‘Catholics can bring something to the political and economic agenda of America’s limited government movement often considered marginal by many libertarians and viewed as metaphysical day-dreaming by others,” Samuel Gregg writes in his new book, Tea Party Catholic: The Catholic Case for Limited Government, a Free Economy, and Human Flourishing. “This is the rich conception of human flourishing.”
This concept, Gregg writes, is “at the very core of the Church’s robust commitment to religious liberty,” as the Second Vatican Council articulated it in its 1965 declaration on religious freedom, Dignitatis Humanae. It is “quite applicable,” Gregg adds, “to the development of a morally ‘thick’ case for the free economy and limiting the government’s economic role.”
But Gregg’s point doesn’t stop there. The Catholic social teaching he tries to bring to light would not have us satisfied with liberty merely for liberty’s sake. Individual autonomy should have as its end “the excellence rooted in our very nature as the imago Dei: a being called to freely embrace all those goods that make us flourish precisely as a human being rather than embrace mediocrity.”

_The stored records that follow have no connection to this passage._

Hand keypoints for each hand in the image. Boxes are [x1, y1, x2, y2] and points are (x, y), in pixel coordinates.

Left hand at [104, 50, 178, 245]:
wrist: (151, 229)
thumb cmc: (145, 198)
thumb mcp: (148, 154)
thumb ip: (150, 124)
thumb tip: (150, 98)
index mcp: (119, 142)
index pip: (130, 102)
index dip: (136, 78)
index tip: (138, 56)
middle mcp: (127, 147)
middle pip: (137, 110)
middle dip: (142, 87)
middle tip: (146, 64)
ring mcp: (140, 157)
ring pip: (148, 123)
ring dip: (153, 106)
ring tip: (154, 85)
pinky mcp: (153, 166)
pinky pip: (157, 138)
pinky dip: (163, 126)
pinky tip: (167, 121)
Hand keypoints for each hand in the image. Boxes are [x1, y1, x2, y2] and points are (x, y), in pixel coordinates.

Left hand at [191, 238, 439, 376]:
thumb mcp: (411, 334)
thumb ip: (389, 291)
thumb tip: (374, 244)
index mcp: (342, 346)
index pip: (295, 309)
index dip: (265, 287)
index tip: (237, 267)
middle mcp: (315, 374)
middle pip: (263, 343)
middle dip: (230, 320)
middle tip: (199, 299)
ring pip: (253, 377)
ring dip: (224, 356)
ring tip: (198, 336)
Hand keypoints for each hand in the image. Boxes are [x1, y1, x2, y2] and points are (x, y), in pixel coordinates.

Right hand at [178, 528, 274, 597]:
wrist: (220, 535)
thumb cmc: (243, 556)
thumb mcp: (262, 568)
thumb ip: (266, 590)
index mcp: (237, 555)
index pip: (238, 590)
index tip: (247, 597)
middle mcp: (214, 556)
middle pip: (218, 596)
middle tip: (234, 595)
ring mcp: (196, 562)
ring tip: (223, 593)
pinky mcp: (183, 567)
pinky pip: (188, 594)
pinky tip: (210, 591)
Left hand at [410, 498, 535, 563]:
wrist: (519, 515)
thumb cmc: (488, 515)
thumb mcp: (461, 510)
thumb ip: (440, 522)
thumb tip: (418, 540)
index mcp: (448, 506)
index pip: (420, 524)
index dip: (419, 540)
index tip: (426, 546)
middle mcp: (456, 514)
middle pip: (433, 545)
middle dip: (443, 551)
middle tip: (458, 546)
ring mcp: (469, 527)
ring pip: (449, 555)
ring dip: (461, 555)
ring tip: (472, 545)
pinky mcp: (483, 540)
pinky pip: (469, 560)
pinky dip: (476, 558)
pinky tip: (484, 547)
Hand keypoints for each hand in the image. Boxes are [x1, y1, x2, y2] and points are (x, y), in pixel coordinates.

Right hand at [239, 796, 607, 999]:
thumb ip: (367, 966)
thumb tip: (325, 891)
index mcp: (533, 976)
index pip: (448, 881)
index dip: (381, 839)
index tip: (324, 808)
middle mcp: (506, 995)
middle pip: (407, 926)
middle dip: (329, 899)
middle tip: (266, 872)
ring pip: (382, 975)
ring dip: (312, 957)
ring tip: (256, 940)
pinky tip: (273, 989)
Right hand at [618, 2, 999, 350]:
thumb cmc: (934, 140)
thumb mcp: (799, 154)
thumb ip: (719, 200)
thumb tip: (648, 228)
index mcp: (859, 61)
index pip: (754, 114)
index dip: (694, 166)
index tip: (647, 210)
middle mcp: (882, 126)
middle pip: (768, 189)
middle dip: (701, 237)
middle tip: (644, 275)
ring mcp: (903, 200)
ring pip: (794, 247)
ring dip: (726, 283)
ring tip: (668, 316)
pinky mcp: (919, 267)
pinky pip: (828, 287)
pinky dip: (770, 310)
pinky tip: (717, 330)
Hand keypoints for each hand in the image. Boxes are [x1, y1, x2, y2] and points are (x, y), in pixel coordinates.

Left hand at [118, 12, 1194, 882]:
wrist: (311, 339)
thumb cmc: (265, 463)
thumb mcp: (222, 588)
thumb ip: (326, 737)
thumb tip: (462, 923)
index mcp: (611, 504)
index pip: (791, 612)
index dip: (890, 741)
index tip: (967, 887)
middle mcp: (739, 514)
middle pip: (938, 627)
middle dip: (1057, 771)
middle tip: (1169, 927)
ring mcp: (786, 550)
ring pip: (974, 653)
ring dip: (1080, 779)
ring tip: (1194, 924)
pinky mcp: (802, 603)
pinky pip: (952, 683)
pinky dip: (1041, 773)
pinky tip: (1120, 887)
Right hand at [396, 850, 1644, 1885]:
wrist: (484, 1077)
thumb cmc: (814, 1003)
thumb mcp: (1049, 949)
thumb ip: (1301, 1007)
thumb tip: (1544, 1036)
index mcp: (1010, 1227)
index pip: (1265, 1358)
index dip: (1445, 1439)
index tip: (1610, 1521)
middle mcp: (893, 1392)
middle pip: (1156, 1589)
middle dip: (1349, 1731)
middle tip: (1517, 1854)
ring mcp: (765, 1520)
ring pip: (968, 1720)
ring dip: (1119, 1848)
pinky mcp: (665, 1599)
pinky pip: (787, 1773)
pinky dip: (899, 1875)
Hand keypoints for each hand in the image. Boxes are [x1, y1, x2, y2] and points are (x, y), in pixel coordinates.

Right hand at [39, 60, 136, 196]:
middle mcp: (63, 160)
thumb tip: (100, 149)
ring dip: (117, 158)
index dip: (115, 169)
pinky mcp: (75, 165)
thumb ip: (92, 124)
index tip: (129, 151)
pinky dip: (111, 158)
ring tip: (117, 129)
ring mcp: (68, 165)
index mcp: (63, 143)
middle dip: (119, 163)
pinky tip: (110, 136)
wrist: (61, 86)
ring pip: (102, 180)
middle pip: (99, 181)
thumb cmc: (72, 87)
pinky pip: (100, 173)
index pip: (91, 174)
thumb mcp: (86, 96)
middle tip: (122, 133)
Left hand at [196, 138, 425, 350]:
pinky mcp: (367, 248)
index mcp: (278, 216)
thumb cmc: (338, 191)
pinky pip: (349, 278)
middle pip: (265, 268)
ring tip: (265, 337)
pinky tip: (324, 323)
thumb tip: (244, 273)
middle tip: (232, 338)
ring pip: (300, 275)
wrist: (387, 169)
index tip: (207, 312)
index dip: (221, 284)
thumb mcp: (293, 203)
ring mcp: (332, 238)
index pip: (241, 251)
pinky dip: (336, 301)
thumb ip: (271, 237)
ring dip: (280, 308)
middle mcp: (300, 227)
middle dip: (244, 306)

Gregg talks with National Review Online’s Kathryn Jean Lopez about what Tea Party Catholic is and isn’t, and why it matters.
KATHRYN JEAN LOPEZ: Tell us about the title of the book. Does the Tea Party have anything to do with the Catholic Church?
SAMUEL GREGG: Tea Party Catholic itself has very little to say about the contemporary tea-party movement. But for those Americans who haven’t imbibed Progressivist ideology and who don’t think that the real America began when Franklin Roosevelt was elected president, the expression “tea party” is an especially evocative phrase. It immediately conjures up in people’s minds the American Revolution, the American Founding, and the American experiment in ordered liberty.
Of course it’s true that the American Revolution and Founding weren’t Catholic affairs. Both were primarily shaped by various forms of Protestant Christianity and strands of moderate Enlightenment thought, especially that of Montesquieu. But within this context the title “Tea Party Catholic” seeks to highlight two things.
First, it underscores that Catholics have been involved in the American experiment from the very beginning, most notably in the person of Charles Carroll of Carrollton and his family. If there’s anything I’d like readers to take away from Tea Party Catholic, it’s the profound role played in the American Founding by this devout Catholic layman. Unfortunately the fact that Carroll was the only Catholic signer of the Declaration of Independence and the last signer to depart this world has actually distracted attention from his other contributions. Carroll was a tremendously successful entrepreneur, a sophisticated market-orientated economic thinker, a member of several legislatures, and a serious student of political thought. He was also deeply attached to human liberty, especially economic and religious freedom. It has always struck me as odd that more Catholic Americans don’t know about him.
Second, the title — particularly the subtitle, “The Catholic Case for Limited Government, a Free Economy, and Human Flourishing” — is meant to suggest that Catholics today can play a significant role in deepening the intellectual and moral ballast of the limited-government movement in America. Many people in this movement talk about the idea of human flourishing as the key to such a transformation. That’s great, but some who use this expression often seem unclear about what it means. By bringing the insights of natural law and the Catholic faith to bear on this question, “limited government” or “free enterprise” Catholics can add compelling content to the idea of human flourishing in ways that are attractive to other Americans, not least because these ideas resonate with the tradition of republican virtue the United States was founded on and which was so important to Charles Carroll.